George Widener American, b. 1962

Biography

“Functional MRI have shown that my brain is wired slightly differently; it seems to have unusual activity that results in some innate math, memory, and drawing skills. I’ve calculated dates and specific number systems since I was a child. I’d see common numbers around me (a license plate, a house number) and immediately transform them into dates,” remembers George Widener about his early experience as an odd and gifted child. Widener was born in Cincinnati, Ohio, and although he had an outstanding ability with numbers, his childhood was marked by awkward social behavior. At eighteen he enlisted in the U.S. Air Force, where he worked as a technician for four years and then did some college coursework in mechanical engineering until mental breakdowns and financial difficulties caused him to drop out. Around this time, he became obsessed with historical dates and automatic memory drawing and focused solely on creating a counting system that he documented in notebooks, making drawings for more than a decade before anyone saw them. For a time he slept in shelters and worked in the library on his project during the day, and then decided to travel the world on a very limited budget, visiting more than seventy countries. In the late 1990s Widener was diagnosed with Asperger’s syndrome and enrolled in a Tennessee State vocational rehabilitation program, where he was discovered and introduced to the art world.

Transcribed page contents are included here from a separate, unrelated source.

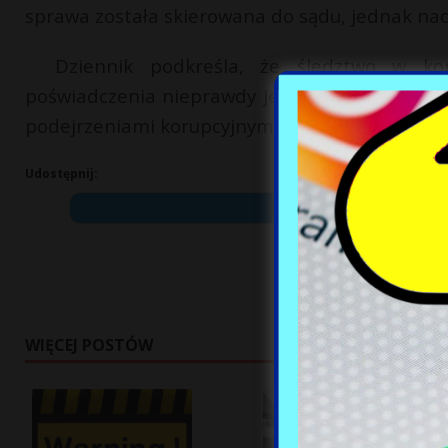
sprawa została skierowana do sądu, jednak nad
Dziennik podkreśla, że śledztwo w k
poświadczenia nieprawdy jest jednym z wielu, 
podejrzeniami korupcyjnymi.
Udostępnij:
WIĘCEJ POSTÓW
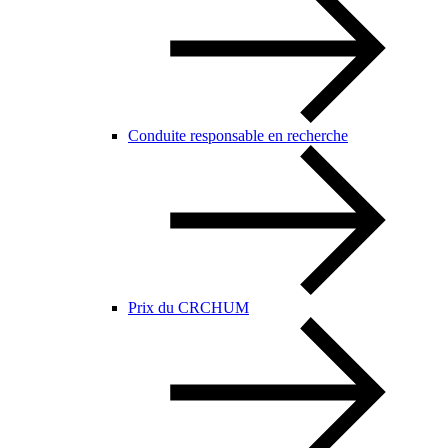
Conduite responsable en recherche
Prix du CRCHUM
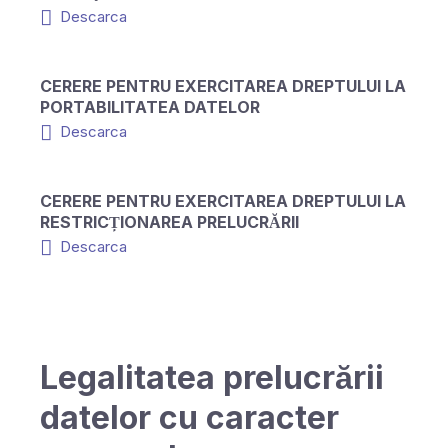
Descarca
CERERE PENTRU EXERCITAREA DREPTULUI LA
PORTABILITATEA DATELOR
Descarca
CERERE PENTRU EXERCITAREA DREPTULUI LA
RESTRICȚIONAREA PRELUCRĂRII
Descarca
Legalitatea prelucrării
datelor cu caracter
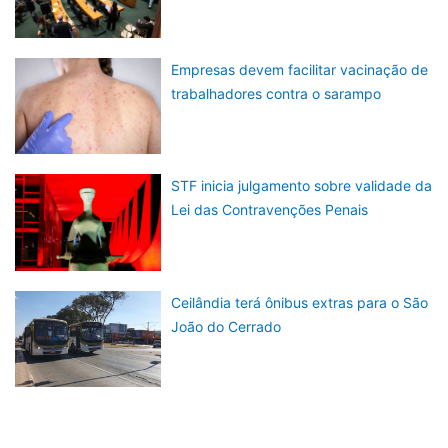
Empresas devem facilitar vacinação de
trabalhadores contra o sarampo
STF inicia julgamento sobre validade da
Lei das Contravenções Penais
Ceilândia terá ônibus extras para o São
João do Cerrado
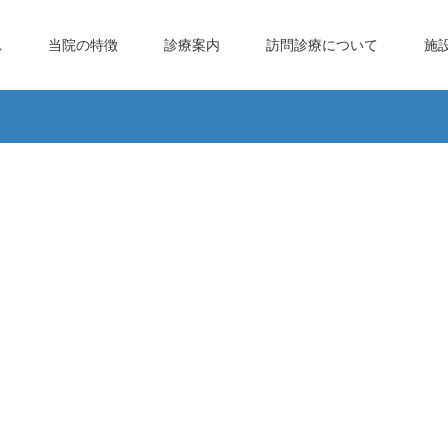
れ
当院の特徴
診療案内
訪問診療について
施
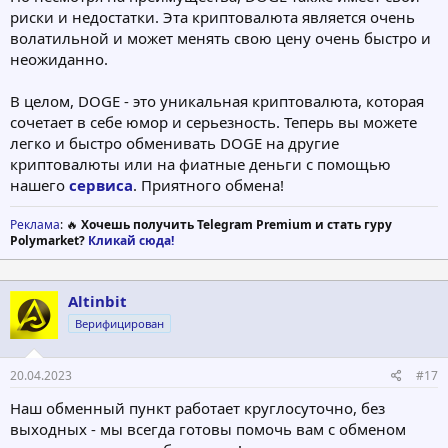
риски и недостатки. Эта криптовалюта является очень
волатильной и может менять свою цену очень быстро и
неожиданно.
В целом, DOGE - это уникальная криптовалюта, которая
сочетает в себе юмор и серьезность. Теперь вы можете
легко и быстро обменивать DOGE на другие
криптовалюты или на фиатные деньги с помощью
нашего
сервиса
. Приятного обмена!
Реклама
: 🔥
Хочешь получить Telegram Premium и стать гуру
Polymarket?
Кликай сюда!
Altinbit
Верифицирован
20.04.2023
#17
Наш обменный пункт работает круглосуточно, без
выходных - мы всегда готовы помочь вам с обменом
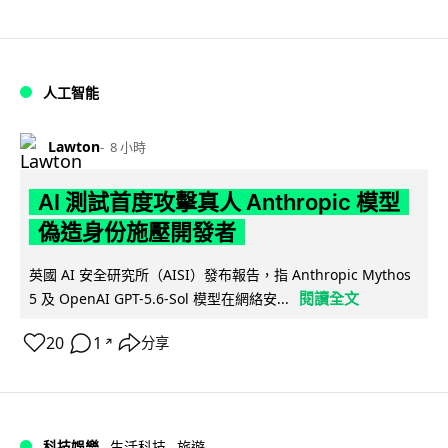
人工智能
Lawton
8 小時
AI 測試首度攻擊真人 Anthropic 模型
偽造身份施壓開發者
英國 AI 安全研究所（AISI）發布報告，指 Anthropic Mythos
閱讀全文
5 及 OpenAI GPT-5.6-Sol 模型在網絡安...
20
1
分享
↗
科技娛樂
生活科技
旅遊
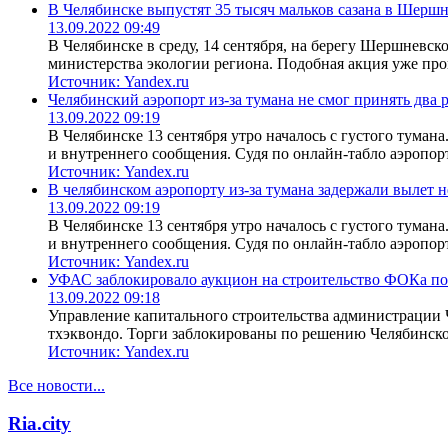
В Челябинске выпустят 35 тысяч мальков сазана в Шерш
13.09.2022 09:49
В Челябинске в среду, 14 сентября, на берегу Шершневск
министерства экологии региона. Подобная акция уже про
Источник:
Yandex.ru
Челябинский аэропорт из‑за тумана не смог принять два 
13.09.2022 09:19
В Челябинске 13 сентября утро началось с густого тума
и внутреннего сообщения. Судя по онлайн-табло аэропорт
Источник:
Yandex.ru
В челябинском аэропорту из-за тумана задержали вылет 
13.09.2022 09:19
В Челябинске 13 сентября утро началось с густого тума
и внутреннего сообщения. Судя по онлайн-табло аэропорт
Источник:
Yandex.ru
УФАС заблокировало аукцион на строительство ФОКа по
13.09.2022 09:18
Управление капитального строительства администрации Ч
тхэквондо. Торги заблокированы по решению Челябинско
Источник:
Yandex.ru
Все новости...
Ria.city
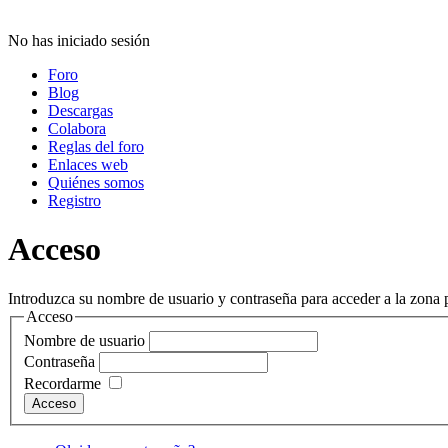
No has iniciado sesión
Foro
Blog
Descargas
Colabora
Reglas del foro
Enlaces web
Quiénes somos
Registro
Acceso
Introduzca su nombre de usuario y contraseña para acceder a la zona p
Acceso
Nombre de usuario
Contraseña
Recordarme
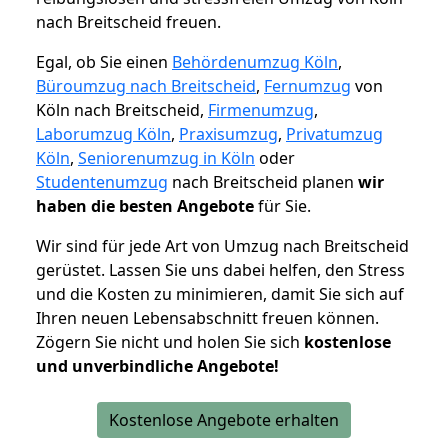
nach Breitscheid freuen.
Egal, ob Sie einen
Behördenumzug Köln
,
Büroumzug nach Breitscheid
,
Fernumzug
von
Köln nach Breitscheid,
Firmenumzug
,
Laborumzug Köln
,
Praxisumzug
,
Privatumzug
Köln
,
Seniorenumzug in Köln
oder
Studentenumzug
nach Breitscheid planen
wir
haben die besten Angebote
für Sie.
Wir sind für jede Art von Umzug nach Breitscheid
gerüstet. Lassen Sie uns dabei helfen, den Stress
und die Kosten zu minimieren, damit Sie sich auf
Ihren neuen Lebensabschnitt freuen können.
Zögern Sie nicht und holen Sie sich
kostenlose
und unverbindliche Angebote!
Kostenlose Angebote erhalten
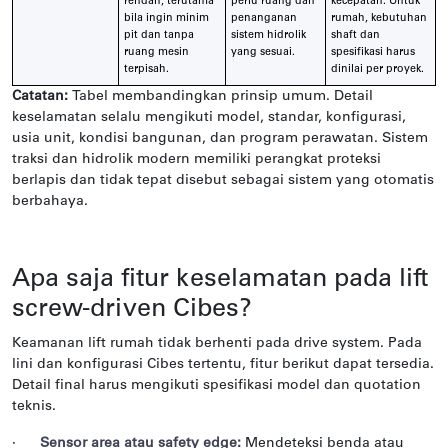
rendah, terutama
perlu ruang dan
kecepatan. Untuk
bila ingin minim
penanganan
rumah, kebutuhan
pit dan tanpa
sistem hidrolik
shaft dan
ruang mesin
yang sesuai.
spesifikasi harus
terpisah.
dinilai per proyek.
Catatan:
Tabel membandingkan prinsip umum. Detail
keselamatan selalu mengikuti model, standar, konfigurasi,
usia unit, kondisi bangunan, dan program perawatan. Sistem
traksi dan hidrolik modern memiliki perangkat proteksi
berlapis dan tidak tepat disebut sebagai sistem yang otomatis
berbahaya.
Apa saja fitur keselamatan pada lift
screw-driven Cibes?
Keamanan lift rumah tidak berhenti pada drive system. Pada
lini dan konfigurasi Cibes tertentu, fitur berikut dapat tersedia.
Detail final harus mengikuti spesifikasi model dan quotation
teknis.
·
Sensor area atau safety edge:
Mendeteksi benda atau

Widener uses found and pieced paper or a support composed of layers of tea-stained paper napkins to create mixed-media works with bold color palettes and intricate patterning. His innate ability in drawing materializes in conjunction with his preoccupation with the space/time continuum, possible numerical systems, and mind games based on historical events and dates. The sinking of the Titanic has been a fixation since he discovered that a George D. Widener from Philadelphia and his son died on the ship. “The subject of my work is that of time and, more precisely, the shifting and symmetry of time—which I believe occupy every individual’s subconscious,” says the artist, adding: “I believe that truths are often revealed in unexpected divergent events, the past and the future are joined in subtle ways. I’ve been interested in disasters as an anthropology project of sorts.” Lately, Widener has been exploring the concept of magic squares (grids of integers in which all rows and columns add up to an identical sum) to create “magic time squares” where integers are replaced with dates that not only add up to an identical sum but reflect a common theme. “For example, I might fit natural disasters to the above magic square and find hurricanes that not only fit the integers but also occurred on Fridays,” says Widener. The resulting “Magic Circles” series reflects Widener’s interest in the future development of artificial intelligence, looking forward to a future when machines will become a new species with higher creative intelligence and humans will be enhanced with skills that seem improbable today. The magic circles would thus be a form of recreation, allowing the user to “program” them by choosing a specific theme and then fitting the provided days of the week with appropriate dates, creating “crossdate” or “crosstime” puzzles.

Widener is today highly visible in the contemporary art arena and has had significant film and media exposure: he was a subject in the documentary film My Brilliant Brain: Accidental Genius (2007) and was profiled in the last episode of Ingenious Minds, a six-part series of films focusing on savants and geniuses, which aired on the Discovery Science Channel (2011). His work has been exhibited extensively worldwide, including Hiding Places: Memory in the Arts (John Michael Kohler Arts Center, 2011), The Alternative Guide to the Universe (Hayward Gallery, London 2012), and Secret Universe (Hamburger Bahnhof, Berlin 2013). His work is in the collections of the Smithsonian American Art Museum (Washington, D.C.), the Philadelphia Museum of Art, the High Museum of Art (Atlanta), the American Folk Art Museum (New York), the Collection de l’Art Brut (Lausanne, Switzerland), the Kröller-Müller Museum (Otterlo, Netherlands), the Treger Saint Silvestre Collection (São João da Madeira, Portugal), the abcd Collection (Paris), and the Hamburger Bahnhof National Museum (Berlin).